How can AI support consumer products and retail companies with recruitment? AI can take the guesswork out of the process. With well-designed interactive surveys and questionnaires, the application process can more accurately identify potential candidates and assess a candidate’s fit within company culture, leading to a less biased recruiting decision. AI can consider transferrable skills, further widening the candidate pool.

For retention, AI can be used to analyse employee performance and identify the need for new learning and development initiatives to improve career progression and prevent stagnation. It can also be used as a predictive model of engagement to determine levels of employee satisfaction.

With so many potential benefits, it’s no surprise that over half (55%) of the global workforce say that they would be more likely to stay with a company if their employer would use AI to aid their career growth. In fact, 82% of workers believe that AI can support career growth better than humans.

Improving recruitment and committing to your employees’ career development is critical for business growth. Workers are open to innovation and adopting new technology, yet fewer than half of employees say that their company uses AI in the workplace. Early adoption of AI can set your company apart as being more innovative and supportive of your employees’ needs, putting you on a path to future-proofing your business and acquiring a highly skilled workforce.

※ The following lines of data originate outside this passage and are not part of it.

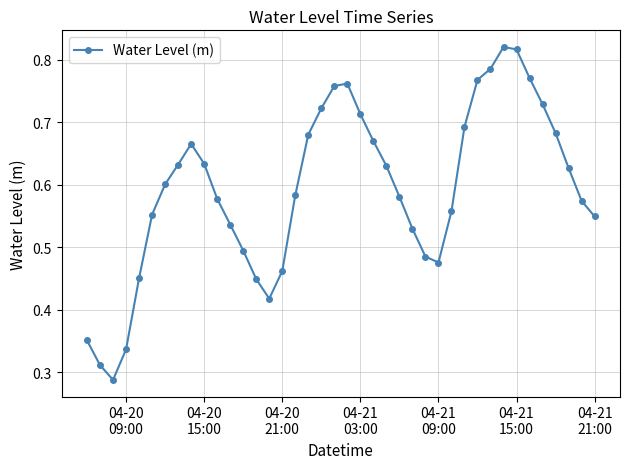

True or false: the data has more than 2 interior local peaks.

True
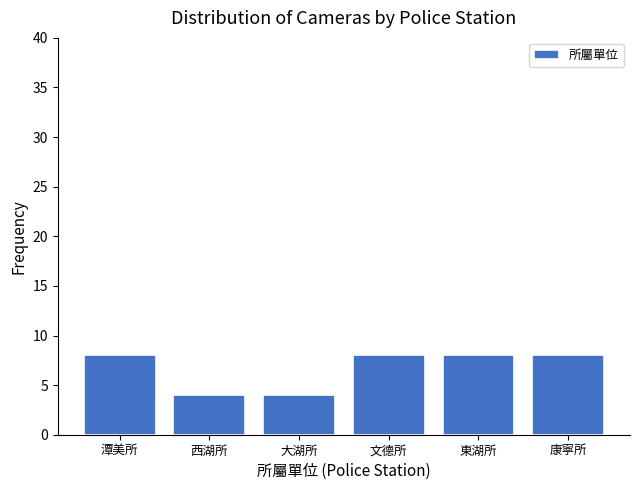

Reading left to right, what are all the values shown in this chart?

8	4	4	8	8	8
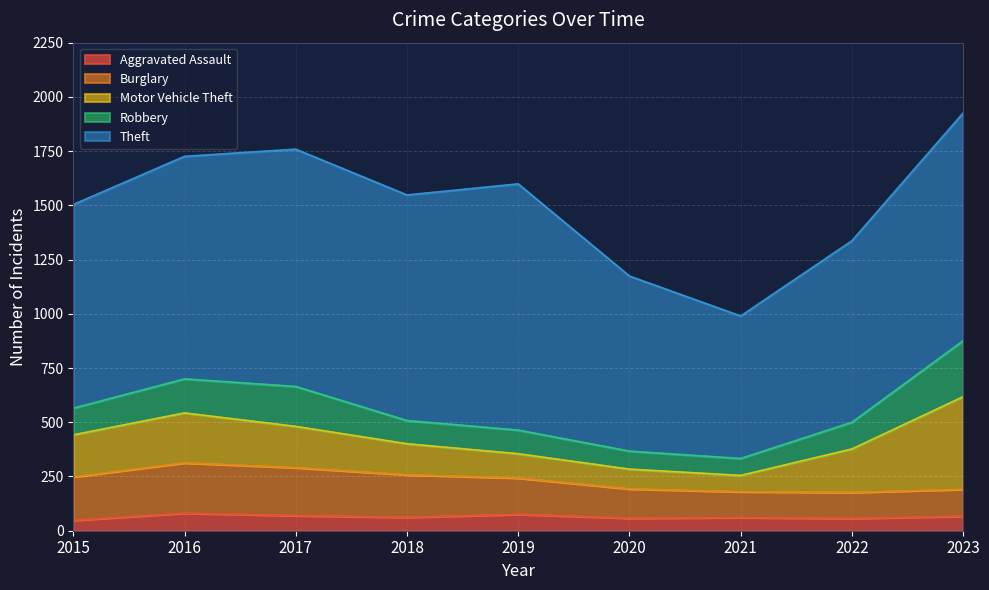

What is the maximum value for Robbery?

258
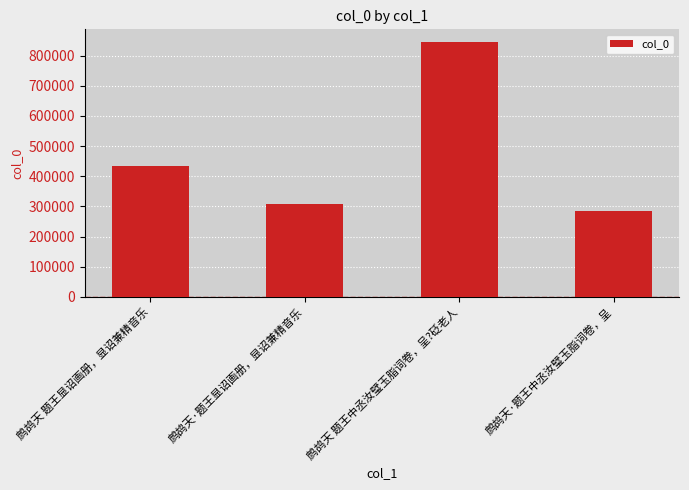

List the labels in order of value, smallest first.

鹧鸪天·题王中丞汝璧玉脂词卷，呈, 鹧鸪天·题王显诏画册，显诏兼精音乐, 鹧鸪天 题王显诏画册，显诏兼精音乐, 鹧鸪天 题王中丞汝璧玉脂词卷，呈?砭老人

Industry slowdown and the risk of layoffs

Price inflation has skyrocketed across the globe. In the UK, grocery inflation accelerated to an all-time high of 13.9% in September 2022. The increase has reached the highest level since Kantar started tracking grocery prices in 2008.

The US has seen a 10.9% increase since August 2021, the largest increase in over 40 years. And the inflation rate for food in the EU reached 15.4% in August 2022.

With prices going up due to inflation, consumers are changing their buying habits. This change is being felt most heavily by producers of brand-name and specialty food who are forced to introduce cost-cutting measures, including layoffs.

Impossible Foods, a plant-based meat company, recently laid off 6% of its workforce as part of a reorganisation. Though the company reports steady growth, they have considered recent economic factors and are prioritising initiatives to strengthen their operation and prepare for the future.

Planterra, another plant-based meat producer, is shutting down operations this year, laying off 121 employees in their corporate headquarters and manufacturing plant.

Beyond Meat is laying off 19% of its workforce after a year of stagnant growth.

As the current economic situation raises concerns across all segments, employers are facing difficult decisions when it comes to making short-term and long-term plans.

Firms should carefully consider when, how, and if they should let workers go. Though layoffs might appear to be an easy solution to maintain market competitiveness, they do not come without costs – severance allowance or continued benefits might follow.

Layoffs can also cause stress for remaining employees, damaging team morale. They might bring higher turnover than expected as some employees choose to abandon ship
for fear of continued workforce reductions. It can be difficult for a company to recover from losing too much well-trained talent, and laid-off workers are unlikely to accept a rehire offer once the company’s financial situation improves.

Staying competitive while handling short-term disruptions and planning long-term strategies is not easy. Before making the decision to lay off workers, weigh all possible options and consider the ramifications of any decision you make.